Если это верно, следовательно, Гея может что-то сделать. Робин дико завопила. Путем какой-то духовной трансмутации страх ее обратился в гнев столь всепоглощающий, что затряс ее куда сильнее лютых ветров.
— Никогда! — орала она. — Никогда, никогда, никогда! Ах ты, зараза чертова! Жопа на ножках! Извращенка вонючая! Погоди, мы еще встретимся! Я тебя выпотрошу и забью глотку твоими же смердящими кишками, набью твое брюхо угольями! Насажу тебя на вертел и буду вечно поджаривать твои сволочные бока! Я тебя проклинаю! Услышь меня, о Великая Матерь! Услышь меня и отметь мое рвение! Клянусь посвятить мою тень вечной пытке грязной твари по имени Гея!
— Очень мило с твоей стороны.
— Сука, это еще только цветочки! Я…
И тут она посмотрела себе под ноги. Буквально в метре под ними виднелась ухмыляющаяся физиономия. С этого угла больше почти ничего видно не было. Только плечи, поразительная выпуклость груди — и сложенные за спиной крылья.
— Ты очень спокойно все переносила.
— А почему бы и нет? — спросила Робин. — Я считала, что все прикинула верно. И до сих пор, между прочим, так считаю. Так ты клянешься — тем, что считаешь для себя святым, — что тебя послала не Гея.
— Клянусь Стальной Эскадрильей! Вообще-то Гее известно, что она не бросила тебя на верную смерть, но в данном случае она ни при чем. Я делаю это сам, по собственной воле.
— По-моему, минут через пять я славно долбанусь об стену.
— А вот и нет. Основание спицы расширяется, наподобие колокола, разве ты забыла? Ты прекрасно пролетишь дальше — и под углом в шестьдесят градусов будешь падать над Восточным Гиперионом.
— Если ты пытаешься меня подбодрить… — Но слова ангела произвели эффект. Как выяснилось, первоначальный расчет Робин в пятьдесят восемь минут оказался точен. А вот ее цифра для конечной скорости полета оказалась слишком низкой, ибо падать ей придется дольше. Она стала гадать, чем может помочь ей ангел.
— Верно, вытащить я тебя не смогу, — сказал он. — Но будь я неладен, ты меня просто изумляешь. Я видел всевозможные людские реакции. Чаще всего мне говорят, что я должен делать, — если вообще к тому времени сохраняют здравый рассудок.
— Я в здравом рассудке. Может, стоит начать? А то вдруг времени не хватит.

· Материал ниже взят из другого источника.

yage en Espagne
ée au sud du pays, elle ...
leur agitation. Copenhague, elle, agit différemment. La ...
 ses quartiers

— Время тут ни при чем, сама знаешь. В смысле, еще рано. Я смогу тебе помочь только, когда мы приблизимся к земле, — да и то лишь слегка тебя замедлю. А до тех пор можешь расслабиться. Хотя, пожалуй, мои советы излишни.

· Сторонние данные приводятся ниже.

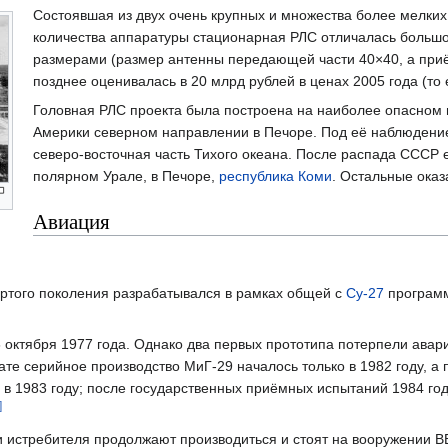
Состоявшая из двух очень крупных и множества более мелких
количества аппаратуры стационарная РЛС отличалась больш
размерами (размер антенны передающей части 40×40, а при
позднее оценивалась в 20 млрд рублей в ценах 2005 года (то 
Головная РЛС проекта была построена на наиболее опасном 
Америки северном направлении в Печоре. Под её наблюдение
северо-восточная часть Тихого океана. После распада СССР е
полярном Урале, в Печоре,
республика Коми
. Остальные оказ
Авиация
ёртого поколения разрабатывался в рамках общей с
Су-27
программ
 октября 1977 года. Однако два первых прототипа потерпели авари
тате серийное производство МиГ-29 началось только в 1982 году, а
а в 1983 году; после государственных приёмных испытаний 1984 го
]
 истребителя продолжают производиться и стоят на вооружении В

Робин не знала, что ему сказать. Она уже была на грани истерики.
Единственный способ справиться с этим, решила она, это прикидываться, что ты спокоен. Если сможешь притворяться так хорошо, что обманешь кого-то другого, то, быть может, обманешь и самого себя.

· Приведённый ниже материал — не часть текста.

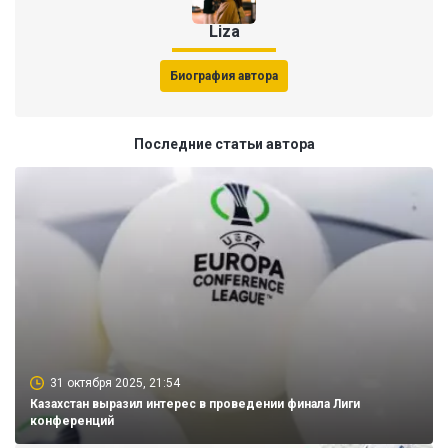
Liza
Биография автора
Последние статьи автора
31 октября 2025, 21:54
Казахстан выразил интерес в проведении финала Лиги
конференций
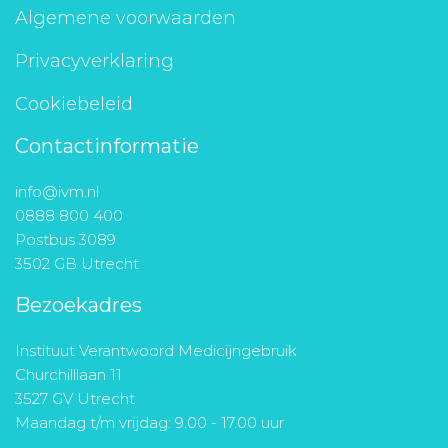
Algemene voorwaarden
Privacyverklaring
Cookiebeleid
Contactinformatie
info@ivm.nl
0888 800 400
Postbus 3089
3502 GB Utrecht
Bezoekadres
Instituut Verantwoord Medicijngebruik
Churchilllaan 11
3527 GV Utrecht
Maandag t/m vrijdag: 9.00 - 17.00 uur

Ангел падал теперь прямо перед Робин. И, пока она его разглядывала, в голову ей пришли две мысли. Во-первых, он входил в число встреченных ею в жизни, быть может, пяти человек, которые были еще ниже ростом, чем она сама; а во-вторых, она искала и не находила никакой причины, чтобы считать его мужчиной. Интересно, почему же она с самого начала так решила? Никаких наружных половых органов у ангела не было; между ног у него был лишь клочок переливающихся зеленоватых перьев. Должно быть, дело было в его жилистости. За краткое время пребывания на Гее Робин привыкла связывать с мужчинами некоторую угловатость. Ангел же казался целиком составлен из костей и жил, покрытых равным количеством безволосой коричневой кожи и разноцветных перьев.